Task statement: Print nothing beyond the line with "Building base, status: Doing -> Done": every line from the beginning of the data up to it, that line included, and no pictures.

[Before-and-after change records]
::::::

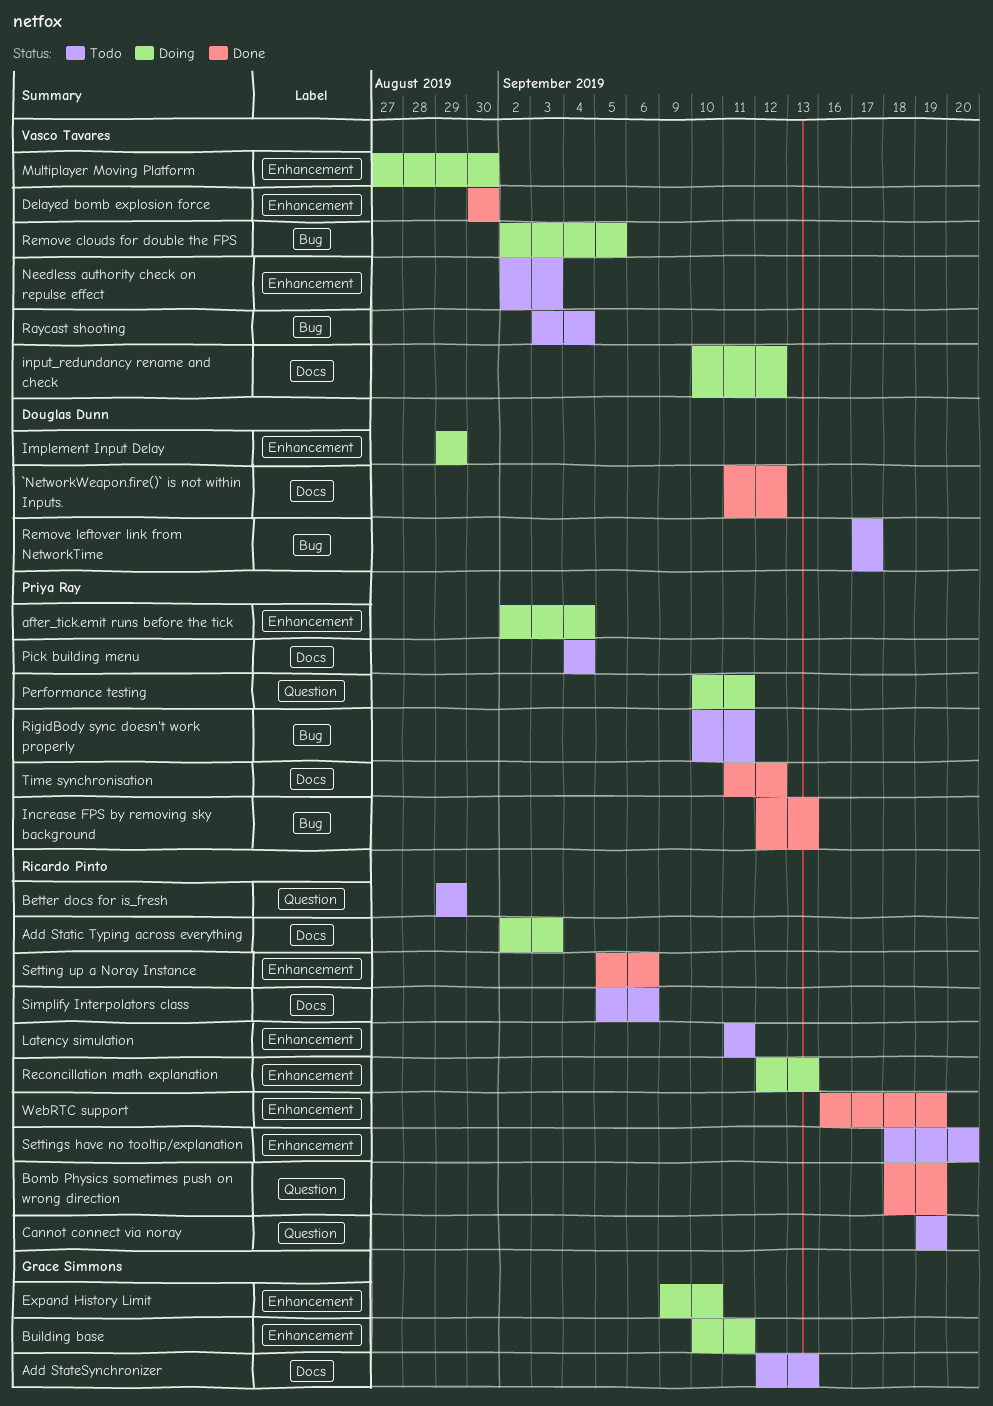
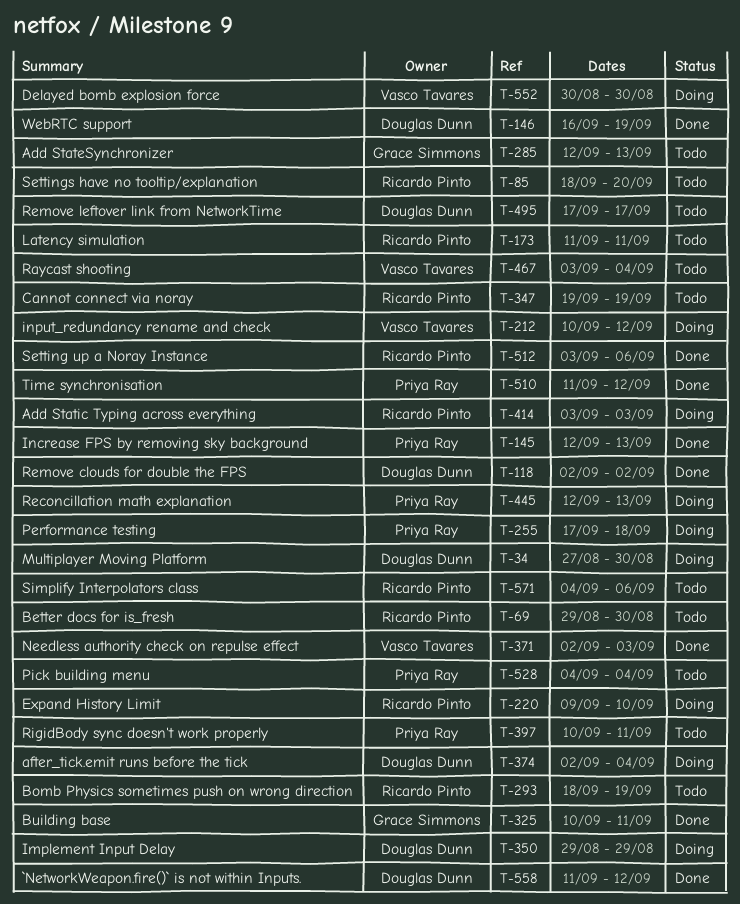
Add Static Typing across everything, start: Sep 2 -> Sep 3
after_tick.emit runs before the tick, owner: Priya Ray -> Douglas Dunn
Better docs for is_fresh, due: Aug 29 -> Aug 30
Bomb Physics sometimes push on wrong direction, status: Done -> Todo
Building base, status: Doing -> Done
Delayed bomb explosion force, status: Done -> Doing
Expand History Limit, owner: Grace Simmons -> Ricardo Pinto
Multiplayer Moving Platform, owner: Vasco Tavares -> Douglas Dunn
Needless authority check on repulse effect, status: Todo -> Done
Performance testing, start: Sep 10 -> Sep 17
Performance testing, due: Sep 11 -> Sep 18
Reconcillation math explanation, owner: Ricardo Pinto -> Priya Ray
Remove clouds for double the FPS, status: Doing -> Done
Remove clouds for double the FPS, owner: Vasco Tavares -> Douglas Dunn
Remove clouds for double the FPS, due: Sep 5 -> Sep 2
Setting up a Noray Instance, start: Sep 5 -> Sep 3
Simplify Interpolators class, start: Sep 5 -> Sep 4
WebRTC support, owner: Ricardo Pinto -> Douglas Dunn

::::::

Result for this task:
Add Static Typing across everything, start: Sep 2 -> Sep 3
after_tick.emit runs before the tick, owner: Priya Ray -> Douglas Dunn
Better docs for is_fresh, due: Aug 29 -> Aug 30
Bomb Physics sometimes push on wrong direction, status: Done -> Todo
Building base, status: Doing -> Done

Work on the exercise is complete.